**WHAT IS EXPECTED**
The required result is the number of lines in this material containing the word "contrast". Write that number and no other text.

**DATA SECTION**
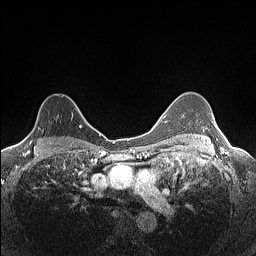
Breast MRI (dynamic contrast-enhanced), one axial slice; position 103 of 160 along the scan axis; dynamic contrast-enhanced series, time point 2 of 7 at this slice position (early post-contrast); 1.5 T; TE 1.4 ms, TR 5 ms; 0.9 mm slice thickness; 256 × 256 image matrix, field of view 300 × 300 mm. Female patient.
Annotated regions visible in this slice (semi-automatically segmented with operator editing):
- enhancing-tissue mask used for the functional tumour volume (all voxels passing the contrast-enhancement thresholds inside the analysis volume; usually the tumour): bounding box [x1, y1, x2, y2] px = [22, 107, 82, 141]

**THE COMPLETED TASK**
2